Mazeikiu sanguine about crude deliveries

  • 2006-07-05
  • From wire reports
VILNIUS - Despite a statement by Russia's Lukoil that supplying oil to Mazeikiu Nafta, in which Poland's PKN Orlen is buying a majority interest, is "not worthwhile," officials at the Lithuanian oil refinery expect to receive the scheduled amount of crude in the future.

Some 50,000 tons of oil had been pumped to the Mazeikiu refinery and the Butinge terminal daily for several years. However, the flow of crude started to dwindle last week and now amounts to 38,000 tons per day.
"The crude supply figures can be misleading in making final conclusions," said Redas Kristanavicius, one of Mazeikiu Nafta's directors. Unless Russian politicians start putting hurdles in Mazeikiu Nafta's path, the refinery will receive over 800,000 tons of crude oil in July as planned, he said.

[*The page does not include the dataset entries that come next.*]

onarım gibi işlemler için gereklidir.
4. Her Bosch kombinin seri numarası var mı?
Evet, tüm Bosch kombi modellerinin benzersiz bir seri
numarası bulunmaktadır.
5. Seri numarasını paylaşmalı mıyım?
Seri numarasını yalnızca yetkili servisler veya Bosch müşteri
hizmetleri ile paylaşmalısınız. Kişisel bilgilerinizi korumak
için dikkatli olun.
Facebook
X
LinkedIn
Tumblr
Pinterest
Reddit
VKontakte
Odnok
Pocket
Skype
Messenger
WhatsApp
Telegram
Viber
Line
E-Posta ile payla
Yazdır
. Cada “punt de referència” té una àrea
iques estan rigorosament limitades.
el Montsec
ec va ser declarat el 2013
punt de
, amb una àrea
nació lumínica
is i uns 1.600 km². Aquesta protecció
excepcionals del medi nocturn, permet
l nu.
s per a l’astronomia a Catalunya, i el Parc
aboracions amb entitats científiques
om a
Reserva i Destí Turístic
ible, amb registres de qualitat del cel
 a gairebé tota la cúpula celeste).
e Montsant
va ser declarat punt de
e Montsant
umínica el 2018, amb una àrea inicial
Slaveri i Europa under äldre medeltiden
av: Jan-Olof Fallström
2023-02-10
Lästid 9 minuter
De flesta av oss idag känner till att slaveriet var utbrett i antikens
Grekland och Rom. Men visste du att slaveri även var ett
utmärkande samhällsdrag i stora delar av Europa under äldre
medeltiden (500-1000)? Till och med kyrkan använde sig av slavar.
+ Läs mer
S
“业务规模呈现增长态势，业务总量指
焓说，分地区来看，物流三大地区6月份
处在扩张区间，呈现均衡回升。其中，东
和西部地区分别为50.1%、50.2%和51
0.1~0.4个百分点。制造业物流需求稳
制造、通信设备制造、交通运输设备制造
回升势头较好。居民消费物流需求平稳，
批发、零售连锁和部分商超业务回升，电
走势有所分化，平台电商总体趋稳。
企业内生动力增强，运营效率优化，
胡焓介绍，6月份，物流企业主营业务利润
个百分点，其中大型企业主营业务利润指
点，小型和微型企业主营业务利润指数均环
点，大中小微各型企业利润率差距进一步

Lukoil Vice President Leonid Fedun said last week that the company was not interested in supplying oil to the Lithuanian refinery since there were more profitable supply routes. Some analysts believe that the company, Russia's largest producer of crude, has taken umbrage for not being allowed to purchase Mazeikiu Nafta, which it sought to acquire. After Lukoil was squeezed out by Williams International, a U.S. oil company, in 1999, the firm halted deliveries to Mazeikiu Nafta on several occasions.
Other high-placed Russian officials have expressed dismay at Lithuania's decision to give the green light to the sale of a majority stake in Mazeikiu Nafta to PKN Orlen, a company with no production capacity. Still, the Lithuanian government's hands were tied in that the seller of the stake, Yukos, did not want to cut a deal with another Russian producer 's i.e., Lukoil 's and preferred instead to negotiate with PKN Orlen.

PKN Orlen ultimately bought both Yukos' 53.7 percent stake and another 30 percent owned by the government for a total $2.5 billion.
In response to the statement, Kristanavicius said that Fedun was saying one thing and Lukoil was doing another. In his words, Lukoil asked Transneft for permission to ship more oil to Mazeikiu Nafta in the third quarter than the Russian pipeline monopoly had allowed.
Lukoil, a long-time contender to take control of Mazeikiu Nafta, has been supplying crude oil to Lithuania since 1990.